How can the osmolarity of urine sometimes fall below 100 right down to 30-50 mOsmM?

Answer 23

Might still be reabsorbing some other substances over the membrane into the interstitium – so it might decrease to about 30-50 mOsmM

Question 24

Look

Answer 24

So in a water deficit we conserve water.

In water excess, we lose it.

Question 25

What is an important role of urea?

Answer 25

Production of concentrated urine.

Question 26

What happens to urea in the presence of ADH?

Answer 26

Movement of H2O out of the collecting duct greatly concentrates the remaining urea (50% remains).

Urea will be reabsorbed from the CD into the interstitium where it acts to reinforce the interstitial gradient in the region of the thin ascending loops of henle - facilitates the uptake of H2O.

It stays in the interstitium to an extent.

Some urea is taken up by the vasa recta with water (freely permeable on VR) => uraemia

Question 27

What happens if urea stays in the collecting duct?

Answer 27

It would retain H2O in the collecting duct due to osmotic effect. Wouldn’t be able to produce as concentrated urine

Question 28

Why is urea so important in dehydrated state

Answer 28

Urea reinforces the ability to reabsorb H2O from the collecting duct and produce a maximum concentrated urine

Question 29

What is an alternative control mechanism of ADH secretion?

Answer 29

ECF volume

Question 30

As ECF increases what happens to the concentration of ADH?

----

Copy the notes on urine concentration word for word, everything from "Movement of H2O" down to "to an extent.". The rows that come next are separate material and have no connection to the notes on urine concentration.

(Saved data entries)
----

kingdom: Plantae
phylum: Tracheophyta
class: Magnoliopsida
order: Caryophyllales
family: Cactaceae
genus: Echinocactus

----

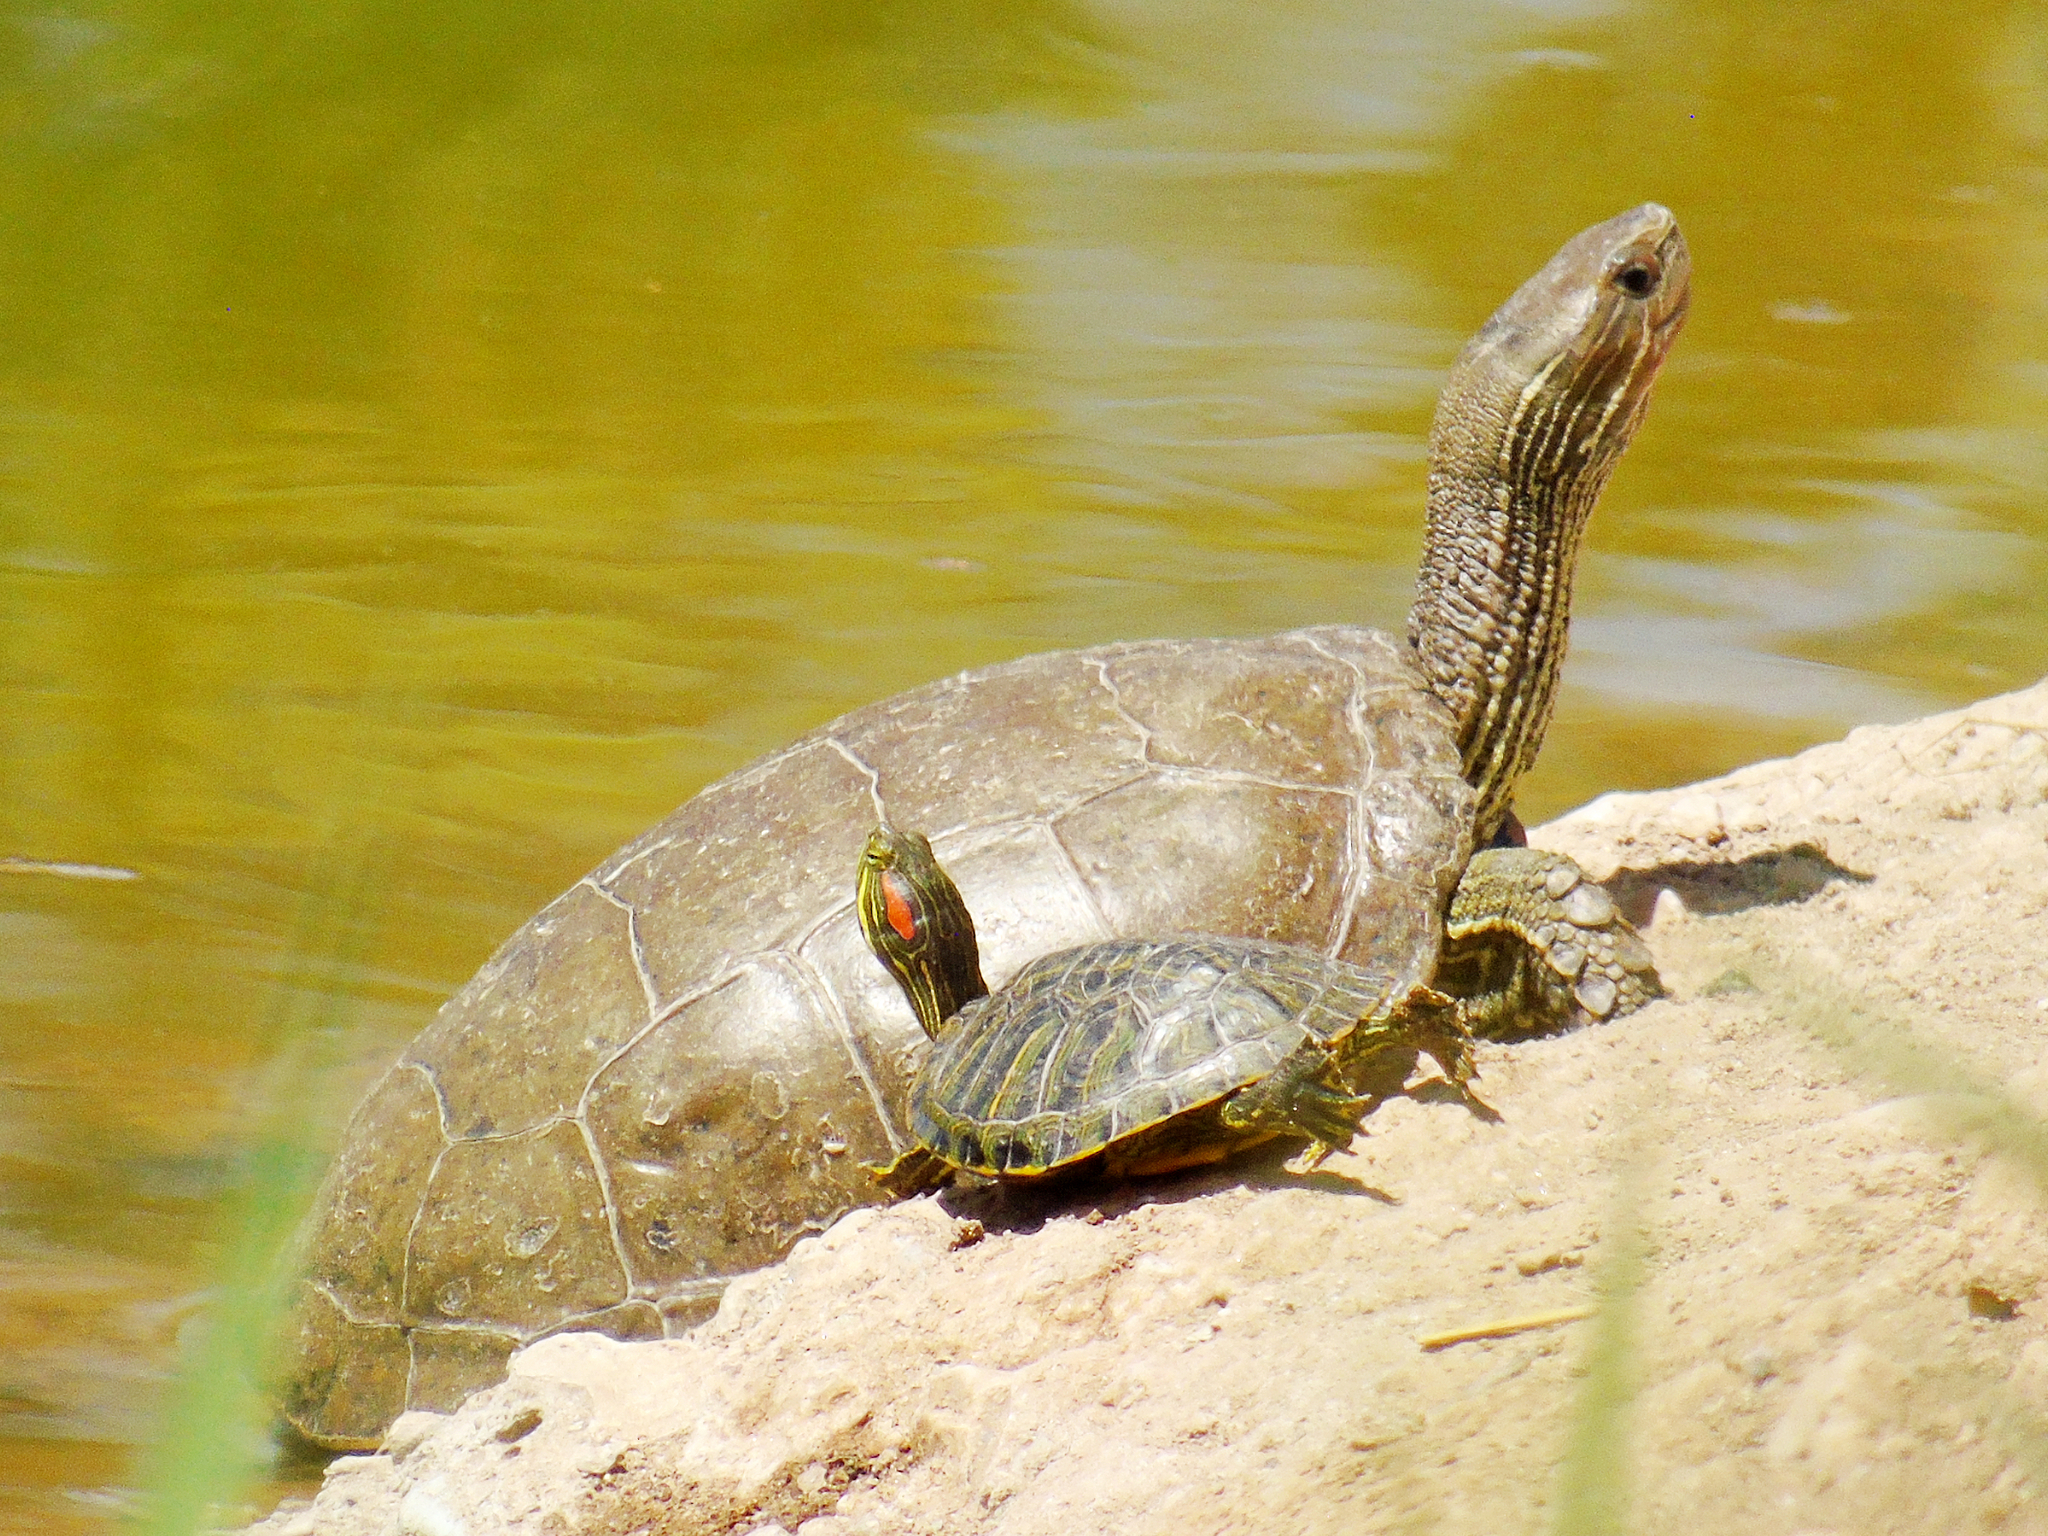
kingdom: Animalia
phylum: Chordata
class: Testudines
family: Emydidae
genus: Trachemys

----

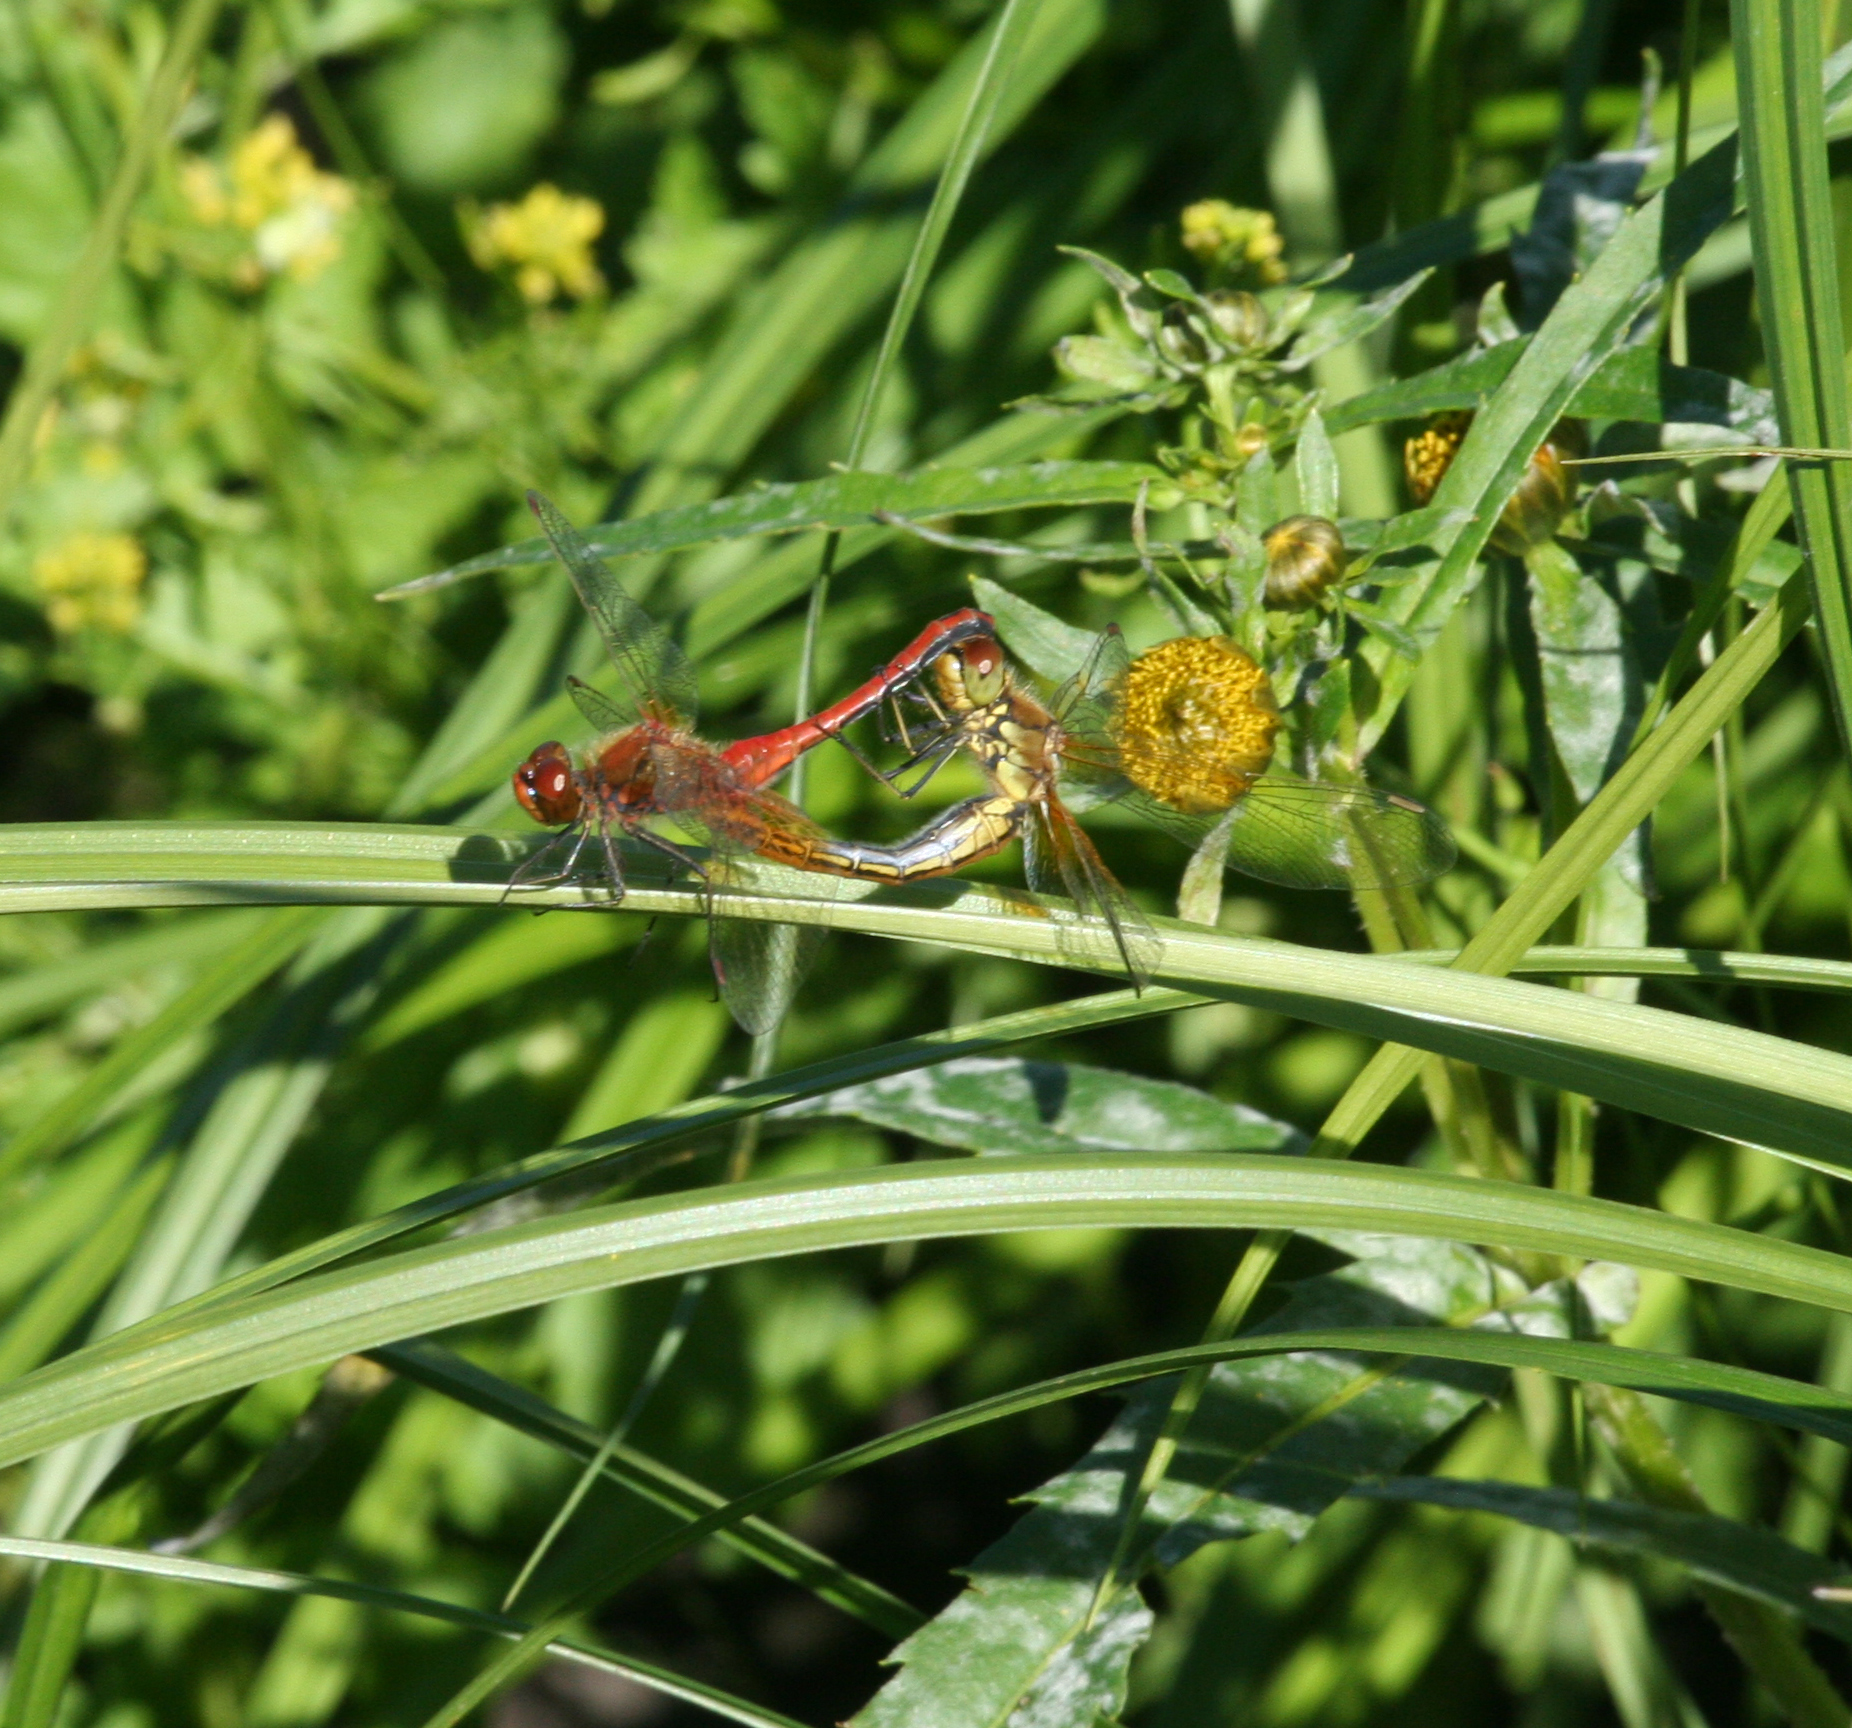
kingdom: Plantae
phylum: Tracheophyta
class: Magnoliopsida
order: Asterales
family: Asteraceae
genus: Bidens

----

→ **RESPONSE TO THIS EXERCISE**:
Movement of H2O out of the collecting duct greatly concentrates the remaining urea (50% remains).

Urea will be reabsorbed from the CD into the interstitium where it acts to reinforce the interstitial gradient in the region of the thin ascending loops of henle - facilitates the uptake of H2O.

It stays in the interstitium to an extent.